---- Document excerpt

PalAss2011

Welcome!

You've arrived at the landing page for my Palaeontology Association 55th annual meeting poster electronic supplementary materials.

Table of contents (click to go to the relevant section):

If you haven't seen the poster, it's embedded below:
I composed it in LibreOffice on the Ubuntu operating system (both of which are free, Open Source software), 
you can find the .ppt file here on Figshare     [PS props for R too, which I used to create figure 5]






What is this webpage about? Why do I have an electronic supplementary materials for a hard-copy poster?

Earlier on in the year, I co-wrote an Open Letter, ambitiously addressed to 'all of palaeontology', to highlight an unfortunate difficulty with many scholarly communications. If you missed it the first time around, then you can read a summary in Nature here
The problem is much of the data, and code used to analyse and summarise research is rarely conveyed in immediately useful, digital formats with scholarly communications (e.g. outlined in this talk). Indeed as I discovered at the Open Knowledge Conference in Berlin later this year - this is a problem we share with many other areas of academia (it's certainly not just palaeontology!), Guo Xu in particular expressed how difficult it was to extract and re-analyse data from economic research papers, for instance.

--------

» **Work to complete**:
1. Please reproduce the PalAss2011 page from the words "If you haven't" through "a hard-copy poster?", substituting "OpenOffice" for "LibreOffice".
2. Continue the PalAss2011 page, picking up after its final sentence.

---- Record excerpts

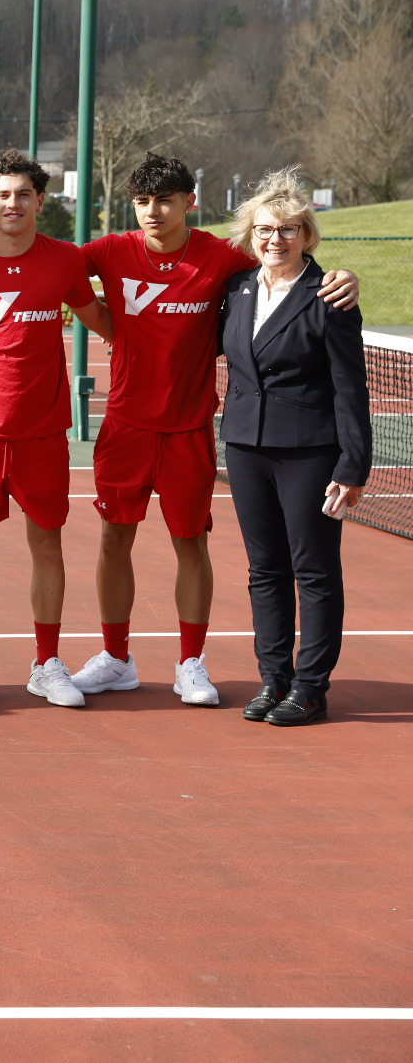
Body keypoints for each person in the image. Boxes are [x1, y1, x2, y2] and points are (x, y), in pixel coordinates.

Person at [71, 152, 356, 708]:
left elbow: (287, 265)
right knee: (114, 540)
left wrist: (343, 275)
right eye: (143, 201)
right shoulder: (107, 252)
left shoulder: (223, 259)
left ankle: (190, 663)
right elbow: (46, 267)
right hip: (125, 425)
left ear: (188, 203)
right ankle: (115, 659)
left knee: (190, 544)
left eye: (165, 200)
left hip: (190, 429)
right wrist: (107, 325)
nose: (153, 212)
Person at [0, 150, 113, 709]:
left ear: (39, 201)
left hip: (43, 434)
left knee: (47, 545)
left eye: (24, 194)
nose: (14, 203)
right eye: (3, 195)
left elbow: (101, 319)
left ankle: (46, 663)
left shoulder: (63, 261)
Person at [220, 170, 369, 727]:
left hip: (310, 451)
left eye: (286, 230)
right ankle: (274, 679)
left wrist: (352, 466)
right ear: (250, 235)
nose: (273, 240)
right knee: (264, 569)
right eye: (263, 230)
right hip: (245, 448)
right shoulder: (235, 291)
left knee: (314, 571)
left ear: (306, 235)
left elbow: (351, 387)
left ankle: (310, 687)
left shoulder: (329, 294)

--------

» **Responses by task**:
1.
If you haven't seen the poster, it's embedded below:
I composed it in OpenOffice on the Ubuntu operating system (both of which are free, Open Source software), 
you can find the .ppt file here on Figshare     [PS props for R too, which I used to create figure 5]






What is this webpage about? Why do I have an electronic supplementary materials for a hard-copy poster?

2.
So, I thought I'd try out for myself to see how easy it is to make the underlying data & code behind a research publication (in this case, just a poster) available in readily re-usable digital formats. I can't say it took no time at all, and perhaps I haven't released everything in the most Open way possible (feel free to point out my shortcomings if you so wish), but I feel this is certainly a step in the right direction. At the very least, I hope these bits of code and data will help as instructive teaching examples.

Props too, to Mike Taylor (an example here), Rob Asher (an example here) and others, for providing some shining real examples of how to provide rich, re-usable digital data along with research publications.


As an example of good practice, I've archived the data I analysed AND the commands I used with which to analyse the data behind (figure 5 of my poster) over at Figshare. As these analyses are pre-publication, I think Figshare is probably the best place for them. But if this were a research paper, one may prefer Dryad, MorphoBank, TreeBASE or any other subject relevant data repository. Self-hosting data files on one's own personal website or departmental page is better than nothing, but likewise I wouldn't really recommend it, such sites have questionable permanence. Data repositories however will hopefully provide your data with more permanent URLs.

I'm not going to go over everything. It's up to you which heuristic search methods to use, but the key commands to use, to perform a good ILD test in PAUP* are:

1.) exclude uninf;
Uninformative characters bias measurements of length difference. Therefore these must first be excluded from the analysis.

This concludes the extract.